Only New York and California have laws similar to Washington’s, which gives the impersonated grounds to sue their impersonators if they do harm to their reputation or body.

The law only applies to actions done on social media sites or online bulletin boards, and includes exemptions for impersonations done for parody or historical purposes. It passed both houses unanimously.

Election Disclosure and Contributions

Two bills championed by Rep.
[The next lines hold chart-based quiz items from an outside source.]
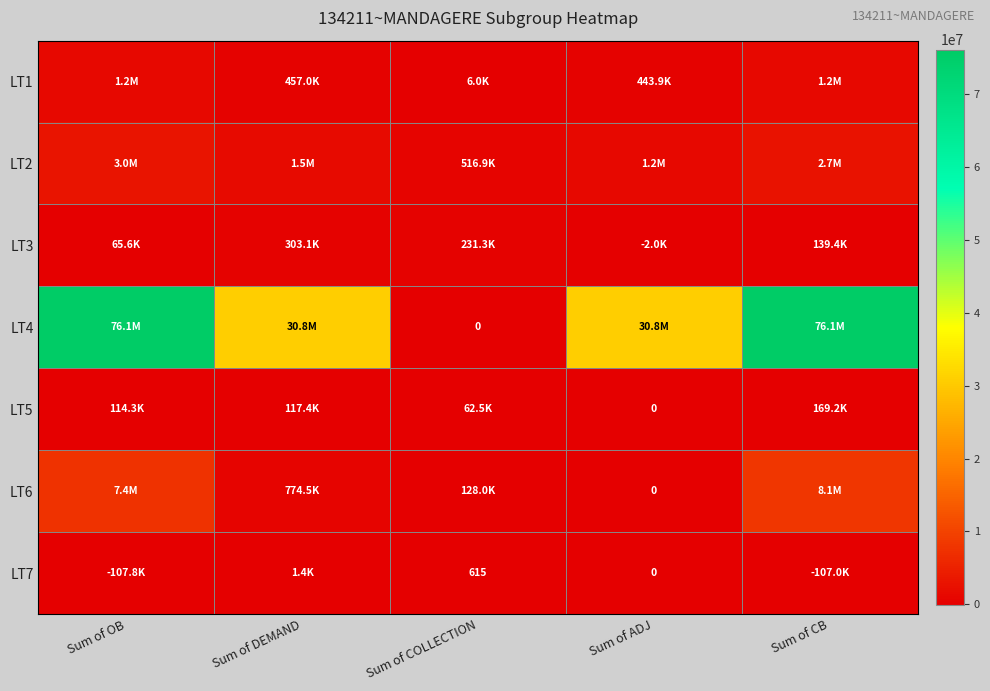

What value does the LT6 series have at Sum of CB?

8096445.0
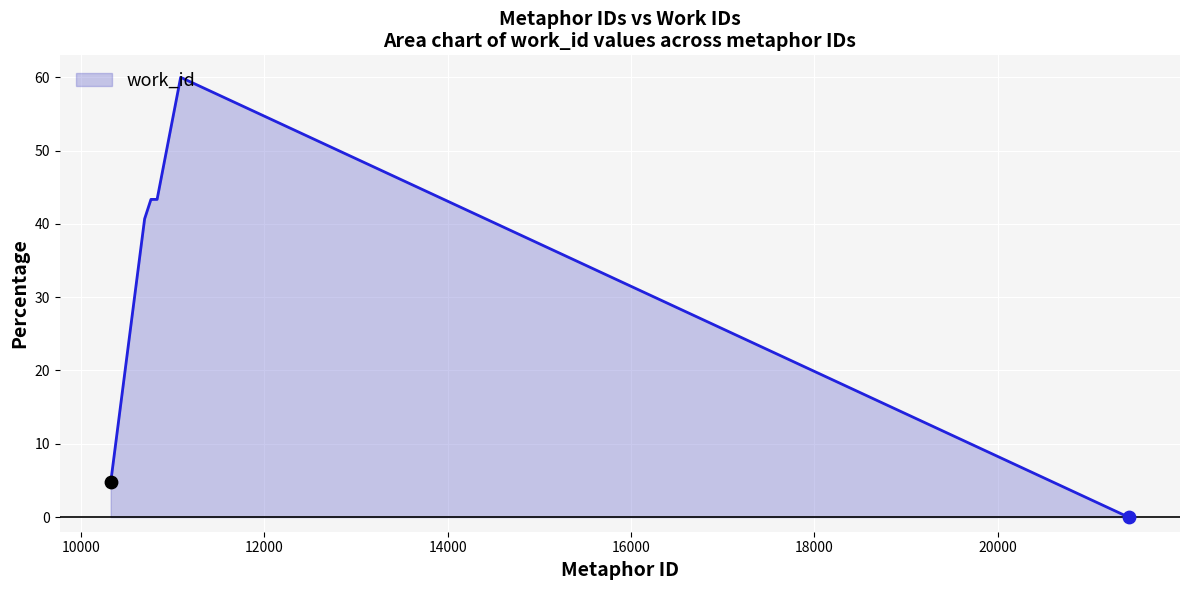

What is the difference between the maximum and minimum values?

60.0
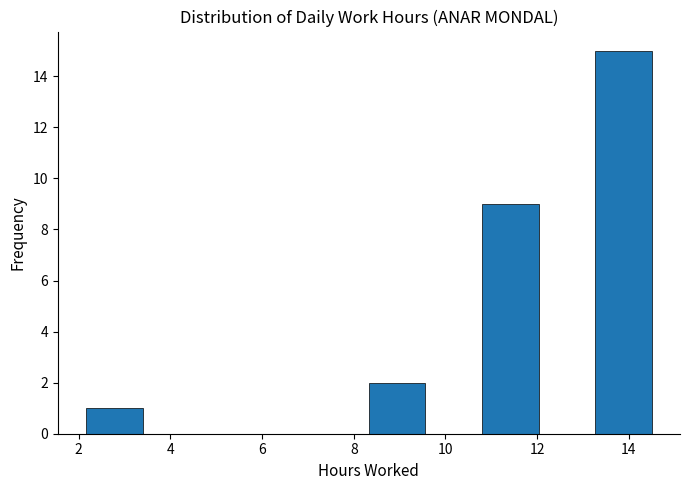

Reading left to right, transcribe this chart: for each bar, give the range it covers on the x-axis and its height. Neither the bar edges nor the heights are printed on the chart, so give them approximately, as read against the axes.

2.2 to 3.4: 1
3.4 to 4.6: 0
4.6 to 5.8: 0
5.8 to 7.0: 0
7.0 to 8.4: 0
8.4 to 9.6: 2
9.6 to 10.8: 0
10.8 to 12.0: 9
12.0 to 13.2: 0
13.2 to 14.6: 15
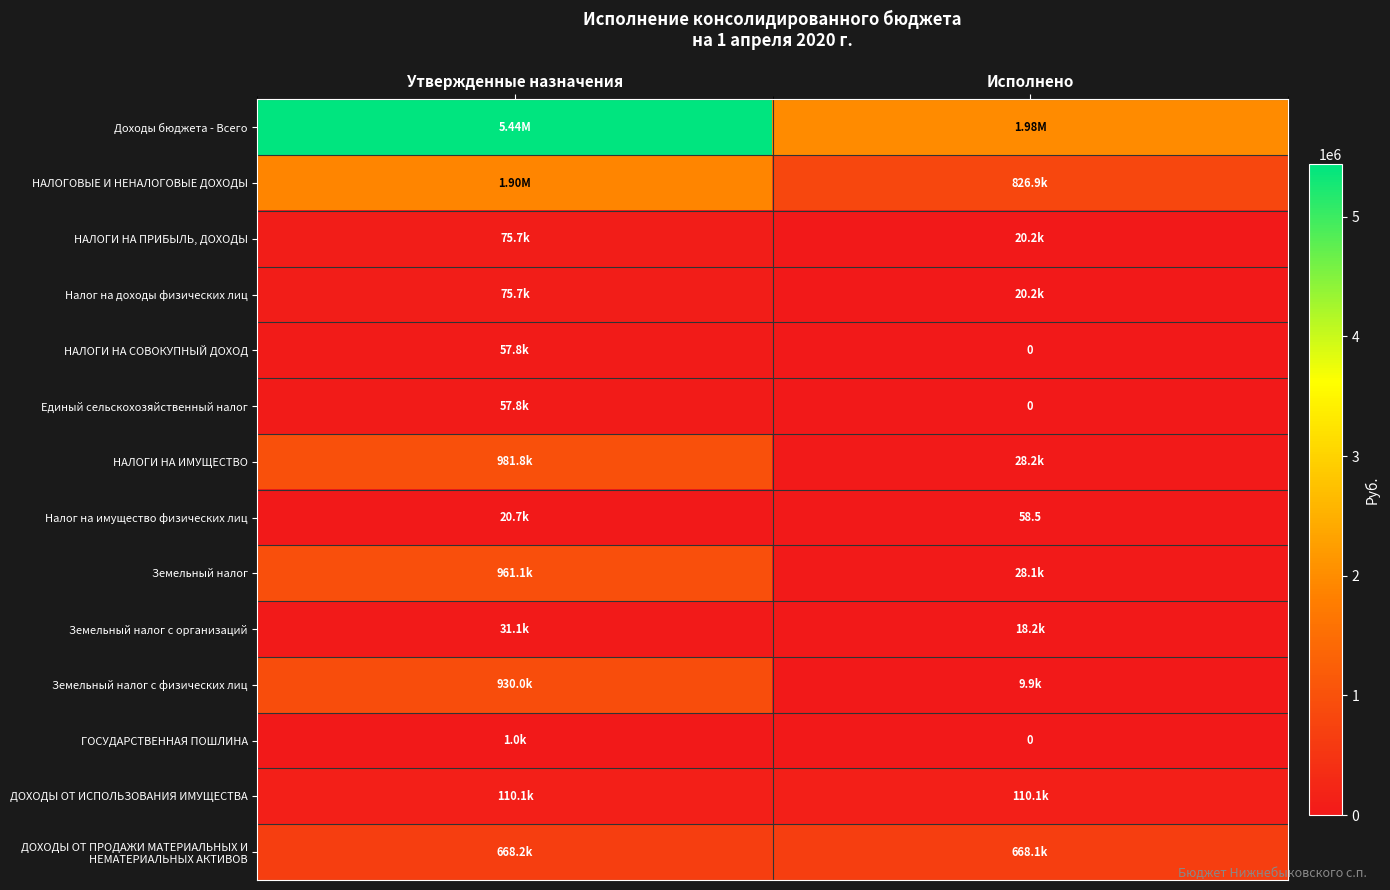

How many values in the Доходы бюджета - Всего series are below 5438200?

1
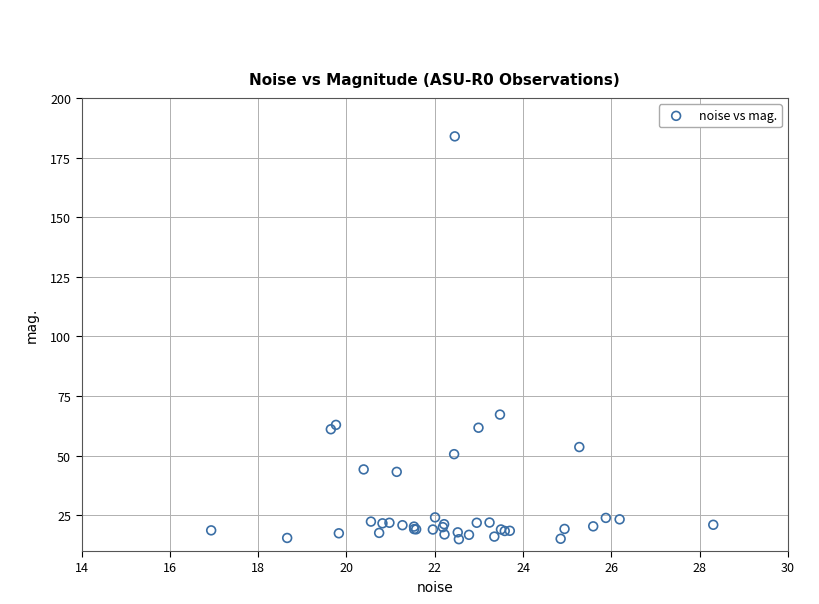

What Y value in the scatter plot is closest to 99?

67.2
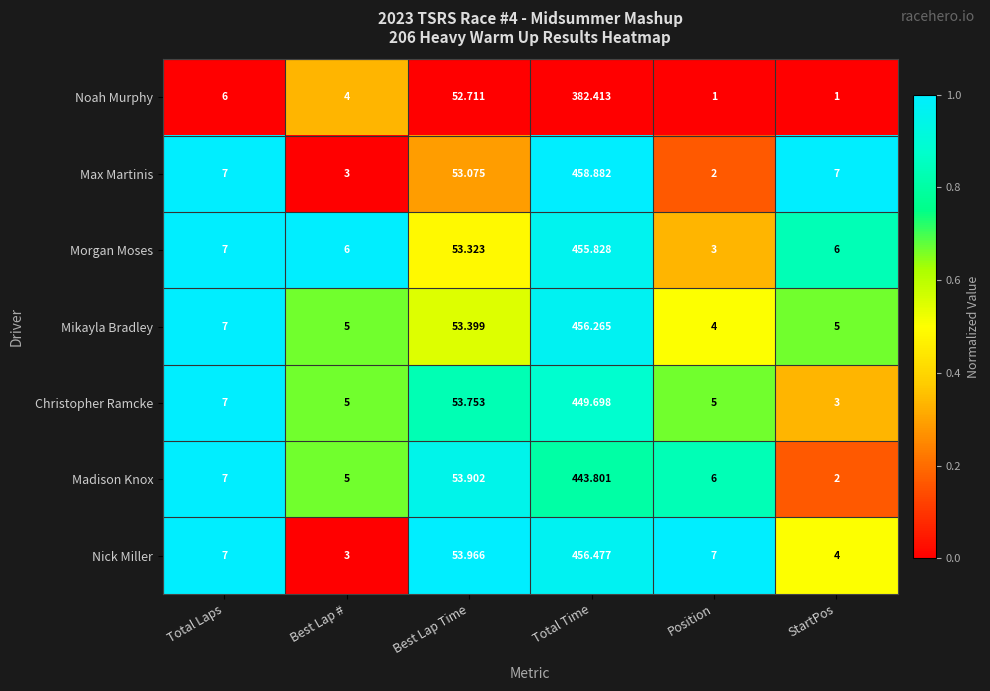

Between Total Laps and Total Time, which series saw the biggest shift?

Max Martinis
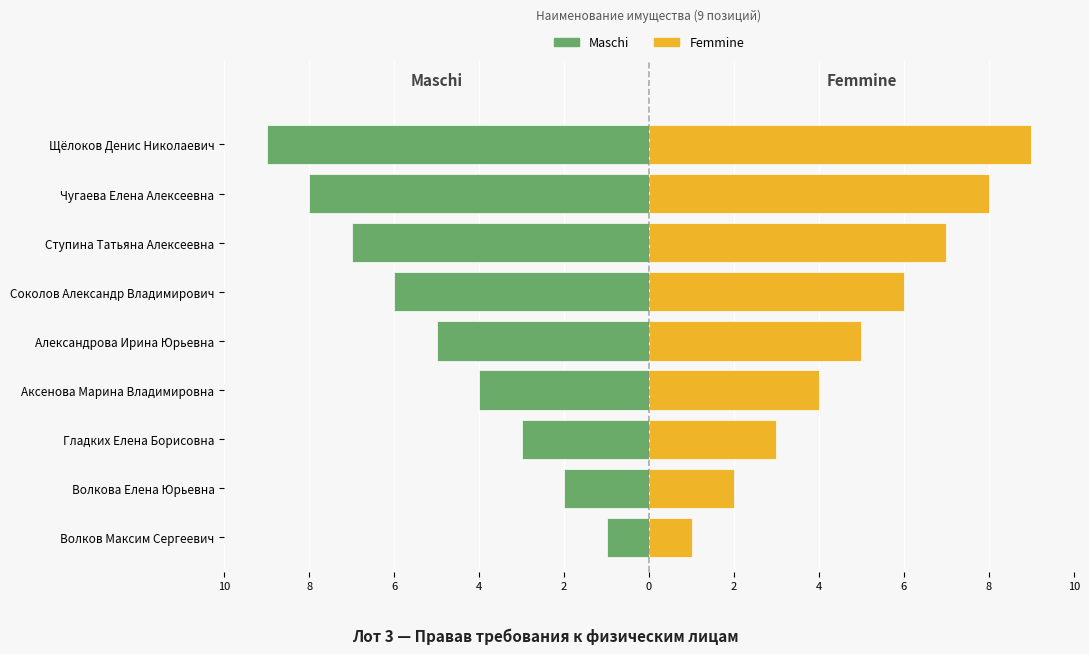

How many distinct data groups are displayed?

2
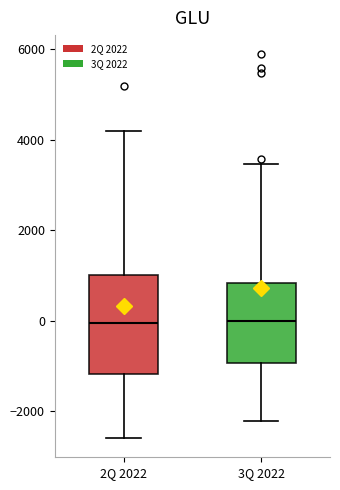

Which box is the tallest, from its lower edge to its upper edge?

2Q 2022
Andy Billig, D-Spokane, have beefed up laws relating to contributions for school board races and to campaign disclosure.

“In the last election, there were 17 races in this state for school board that exceeded the limits that would be implemented by this law,” Billig told the Legislature earlier this year.

One of those took place last year, when Sally Fullmer ran for Spokane school board and received a donation of over $6,300 from a supporter.

Now, donations to school board candidates are capped at $800 per person, under a law introduced by Billig.

His second proposal requires that any time a political committee supporting a ballot measure puts up an advertisement costing $1,000 or more, the ad must display the committee’s top five donors — if said donors have spent more than $700.

But while both these bills passed, they didn’t garner a ton of votes from their Republican colleagues.

“I think he was probably mainly involved in introducing [that bill] because of the one race in the Spokane school district,” says Sen. Mike Padden, R-Spokane Valley, who voted against both bills. “I didn’t see a problem there.”

Padden believes elections should be open to people who want to run in them, and that these laws don’t help.

“I think people ought to be able to get involved on a lot of these things,” he says.